И они пошли дальше, прокладывая себе дорогу локтями и плечами, погружаясь в многоязыкое, суетливое море людей. Шли вдоль длинного ряда возов; на поднятых оглоблях, точно цветы на стеблях, красовались венки золотистого лука, горшки, кувшины. Гоготанье гусей, кряканье уток, разноголосица криков, смуглые лица цыган и цыганок… И не было перед ними ни путей, ни троп. Приходилось перешагивать через тела людей. Сопровождаемые не слишком добродушными посулами торговцев, они протискивались сквозь стену чумацких возов. На миг
Бальзак задержался перед цыганским шатром. Молодая красивая цыганка тотчас схватила его за руку.
— Господин хороший, господин милостивый, дай погадаю, дай утешу, добрый господин!

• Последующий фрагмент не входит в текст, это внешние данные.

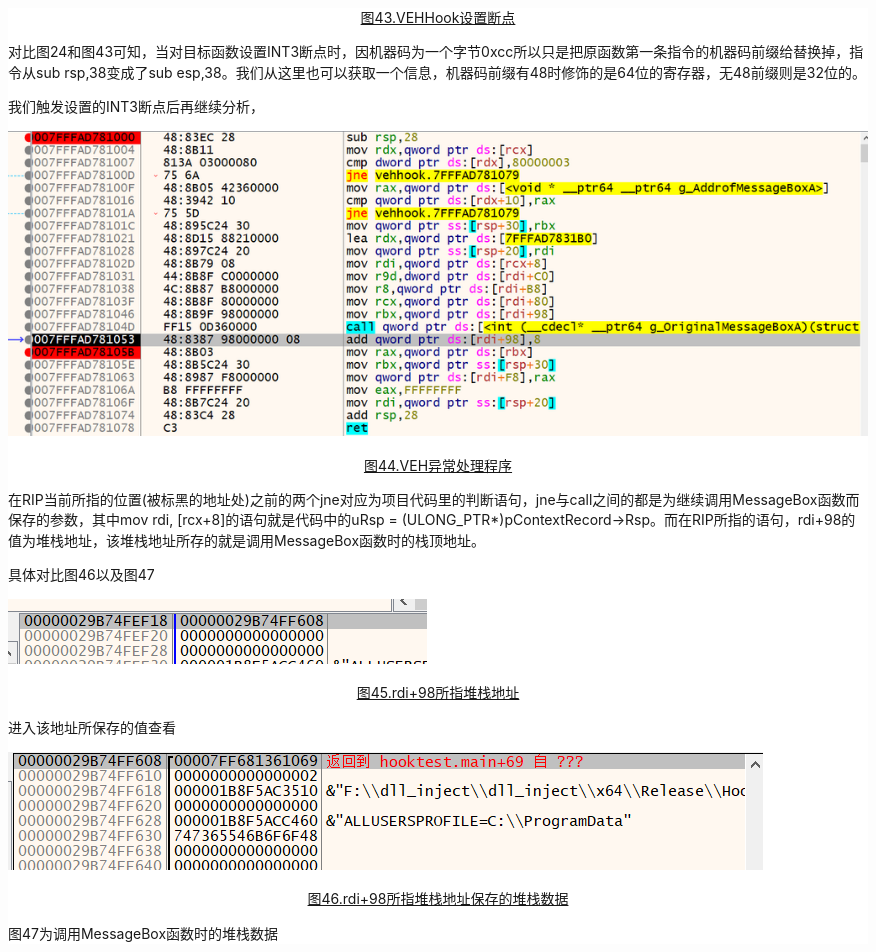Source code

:<center style="font-size:14px;color:#181818;text-decoration:underline">图43.VEHHook设置断点</center> 

对比图24和图43可知，当对目标函数设置INT3断点时，因机器码为一个字节0xcc所以只是把原函数第一条指令的机器码前缀给替换掉，指令从sub rsp,38变成了sub esp,38。我们从这里也可以获取一个信息，机器码前缀有48时修饰的是64位的寄存器，无48前缀则是32位的。

我们触发设置的INT3断点后再继续分析，

![VEH异常处理程序](VEH异常处理程序.png)

<center style="font-size:14px;color:#181818;text-decoration:underline">图44.VEH异常处理程序</center> 

在RIP当前所指的位置(被标黑的地址处)之前的两个jne对应为项目代码里的判断语句，jne与call之间的都是为继续调用MessageBox函数而保存的参数，其中mov rdi, [rcx+8]的语句就是代码中的uRsp = (ULONG_PTR*)pContextRecord->Rsp。而在RIP所指的语句，rdi+98的值为堆栈地址，该堆栈地址所存的就是调用MessageBox函数时的栈顶地址。

具体对比图46以及图47

![rdi+98所指堆栈地址](rdi+98所指堆栈地址.png)

<center style="font-size:14px;color:#181818;text-decoration:underline">图45.rdi+98所指堆栈地址</center> 

进入该地址所保存的值查看

![rdi+98所指堆栈地址保存的堆栈数据](rdi+98所指堆栈地址保存的堆栈数据.png)

<center style="font-size:14px;color:#181818;text-decoration:underline">图46.rdi+98所指堆栈地址保存的堆栈数据</center> 

图47为调用MessageBox函数时的堆栈数据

Бальзак упирался, смеясь. Цыганка все смелее тянула руку к себе. Юзефович накричал на нее:
— Пошла вон, чего пристала!..
Но цыганка не успокаивалась. Что поделаешь! Бальзак кивнул головой в знак согласия. Юзефович пожал плечами. Капризен же этот господин Бальзак! Вокруг собирались любопытные. Цыганка завладела французом. Она сжала грязными руками белоснежную ладонь Бальзака. Заглянула в глаза своими черными проницательными глазами. Полные губы его дрогнули. Он не выдержал проницательного взгляда и опустил глаза. Увидел высокую грудь, смуглую, словно из темного мрамора шею и на ней несколько рядов монист и дукатов. Что-то кольнуло в сердце. Юзефович удивленно наблюдал. И Бальзак забыл о Киеве, о ярмарке, о своем угодливом и назойливом спутнике, о зеваках, собравшихся вокруг, он снова поднял глаза и снова встретился с горячим, проникновенным взором цыганки, а она все глубже и глубже заглядывала в душу, сжимая сильными пальцами его ладонь. Это длилось мгновение, но ему этот поединок глаз показался вечностью, и когда черноокая гадалка перевела свой взгляд на его руку, он все еще стоял, зачарованный ее тревожными и дивными глазами. А она теперь всматривалась в ладонь, что-то бормоча на своем степном картавом наречии, острым ногтем водила по узору морщинок. И вдруг подняла голову, посмотрела в сторону, поверх его плеч, точно искала кого-то там в людском море, и не находила.
— Что же ты молчишь, соврать нечего? — раздраженно заметил Юзефович.